Parsing .osm files

Hello,

I am new to Open Street Map, and have enjoyed whatever time spent on it. It might be a repetitive question but could not find any answer to it on the forum.

I need to parse the data of a city say New Delhi, once after parsing I will upload the data in Neo4J which is a graph database, on which later I can perform some computations. I was wondering if already there is an API/code available in Java which will effectively parse the input .osm files.

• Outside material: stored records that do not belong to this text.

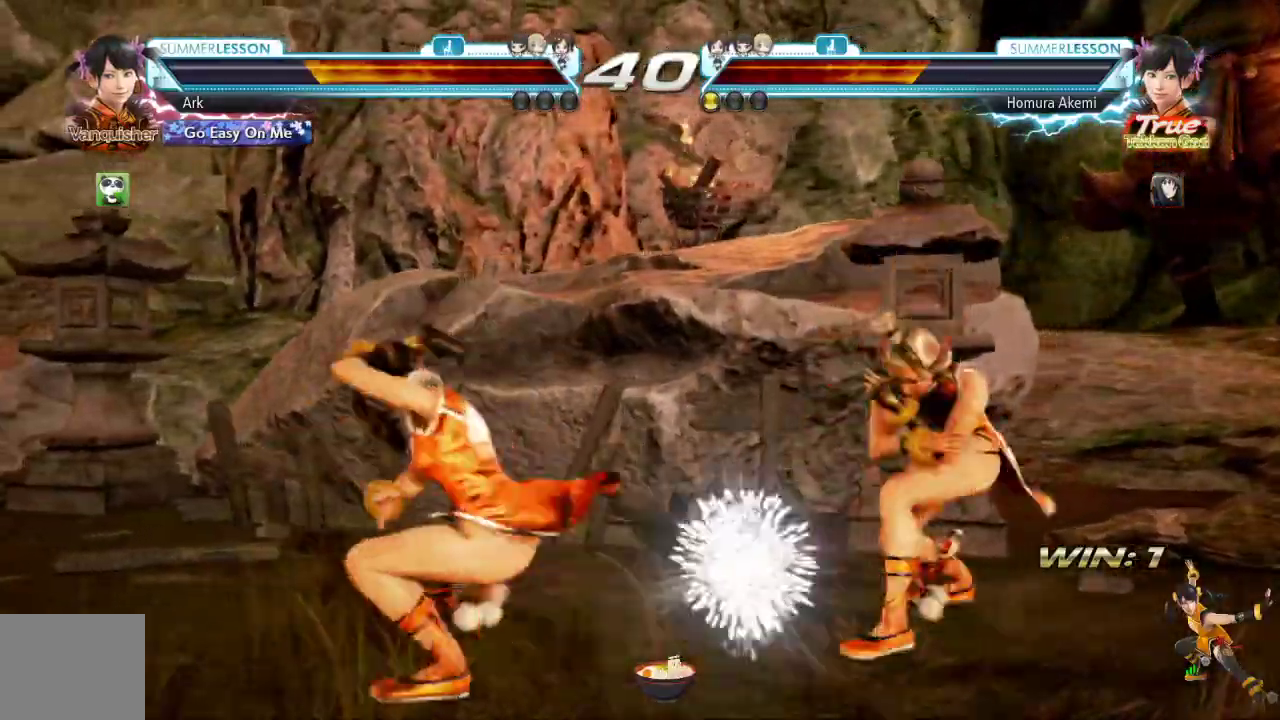
{"buttons": ["CIRCLE", "DPAD_LEFT"], "left_stick": "center", "right_stick": "center", "events": [[150, "DPAD_LEFT", "down"], [284, "CIRCLE", "up"], [284, "TRIANGLE", "down"], [351, "CIRCLE", "down"], [417, "TRIANGLE", "up"]]}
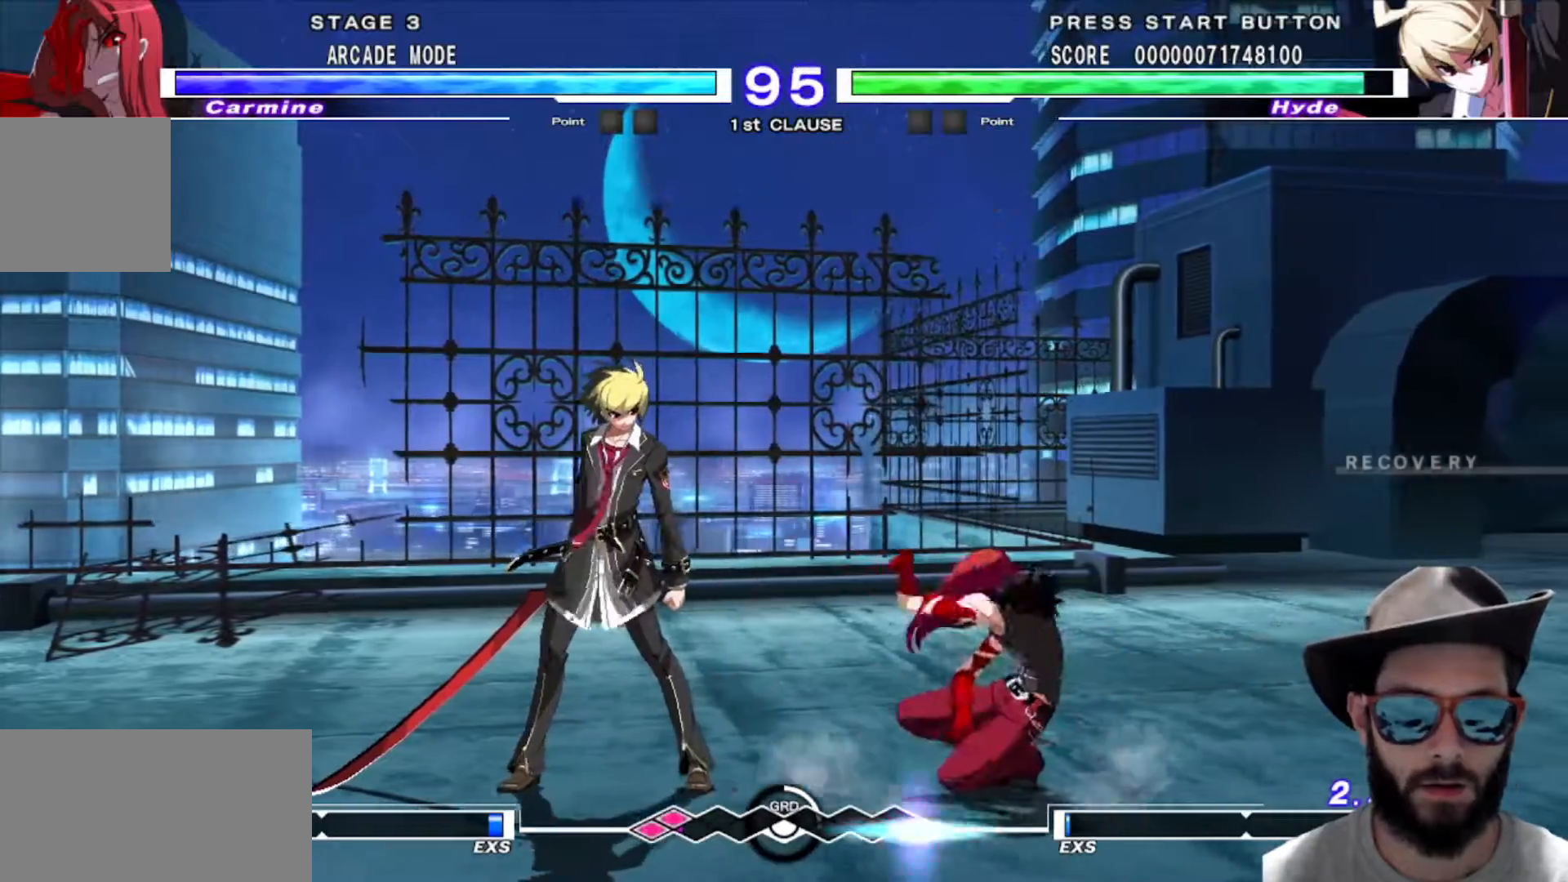
Gameplay with a controller (arcade stick); each line is a JSON object with the inputs held at the frame after it. "events" lists button and stick changes between this image and that frame as [ms after this image, input, new state], when the widget could be followed in between. Not read: L3 R2 R3.
{"buttons": ["R1"], "left_stick": "center", "events": [[200, "left_stick", "center"], [417, "R1", "down"]]}
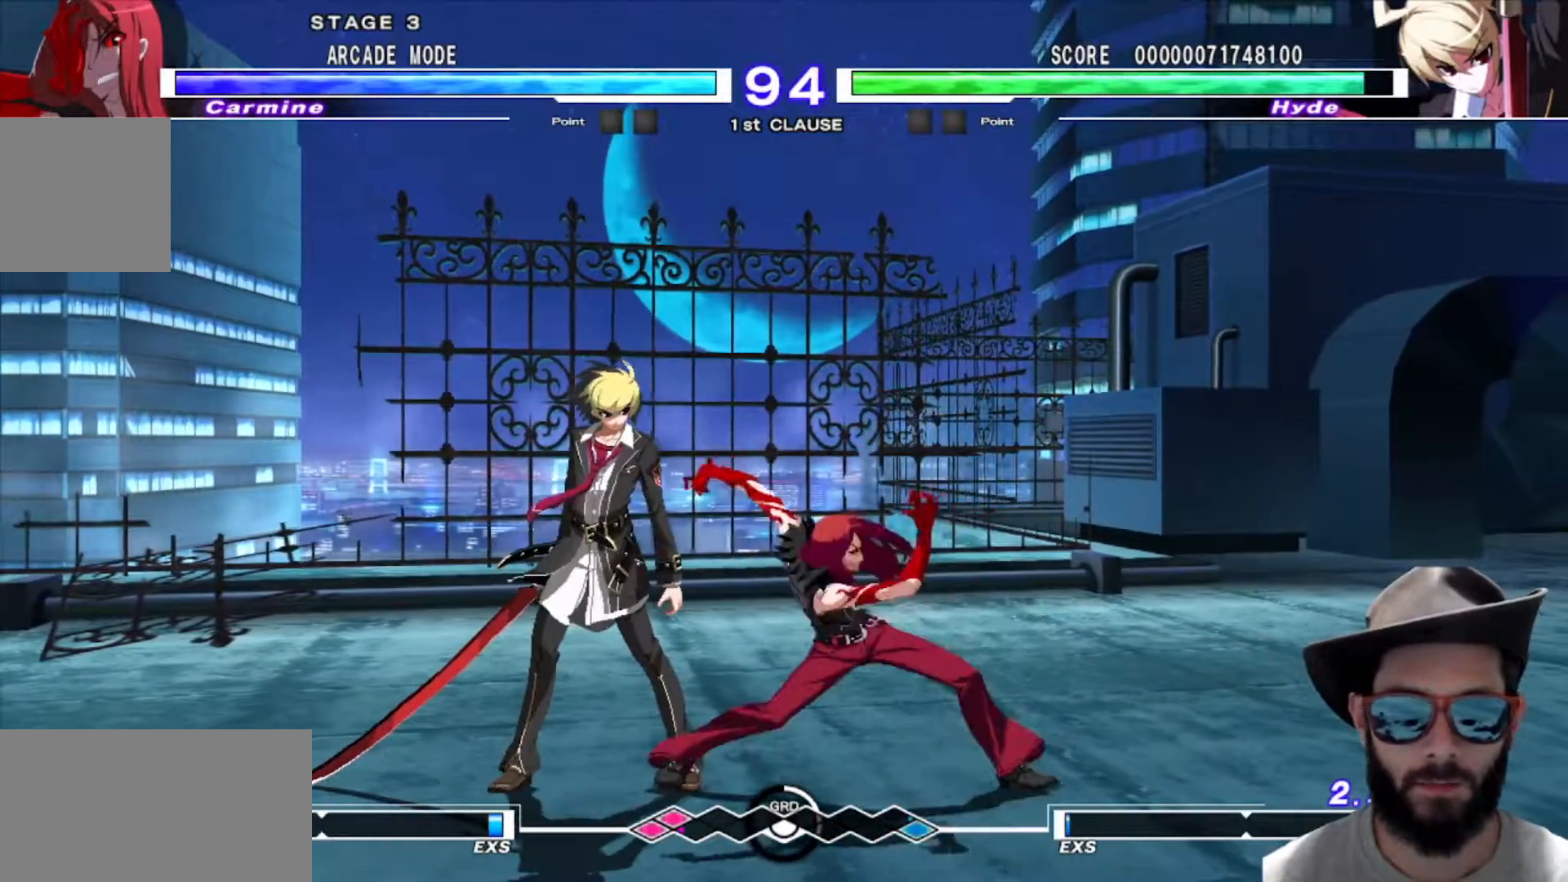
{"buttons": [], "left_stick": "center", "events": [[17, "R1", "up"]]}
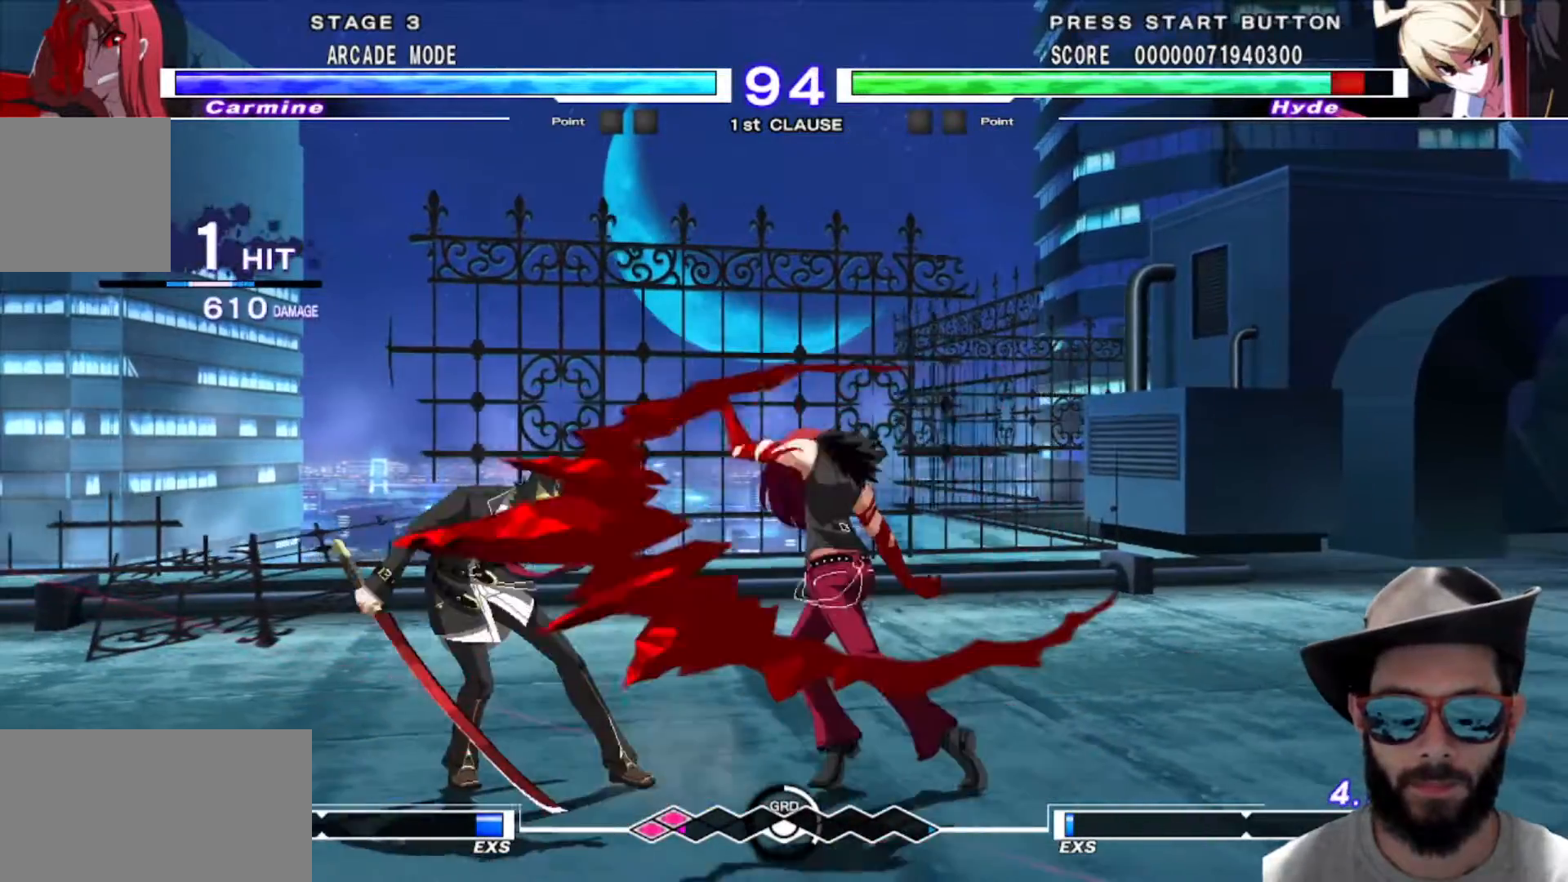
{"buttons": [], "left_stick": "center", "events": [[334, "R1", "down"], [384, "R1", "up"]]}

This is so that I dont re-invent the wheel.

Thanks in advance

Hello, welcome to the forum!

Maybe the toolkit Osmium could help you parsing .osm files: https://wiki.openstreetmap.org/wiki/Osmium
You even could download and parse the file in .pbf format which allows smaller file sizes and can be read faster than .osm format.

Markus

Hello Thanks a lot for the support.

But Osmium is for C++, I needed something in Java as Neo4J currently does not have a library for C++.
Or can you please suggest an alternate way i can do it.

Thanks again

Osmosis?
https://wiki.openstreetmap.org/wiki/Osmosis

I also recommend Osmosis, as I’ve used it in my own Java programs. It’s a mature tool and has support for reading and writing all popular OSM file formats. Don’t let the command line interface irritate you, the same .jar archives can also be used as libraries.

Hello,

Thanks for the suggestion. One more advice needed please…
I sat overnight and wrote a parser myself. For city new Delhi which has:
Number of Ways 26165
Number of Relations 44
Number of Nodes 130003

And on my machine it took 58 minutes to parse.

My Question:

  1. Can this time come down using jar archives in Osmosis , because insertion in the graph database will probably take many more hours to insert. If yes, any suggestions on how should I proceed?

Best Regards,
Jatin

Parsing this file with Osmosis should take less than a minute. I don’t know how long inserting into your database takes, though.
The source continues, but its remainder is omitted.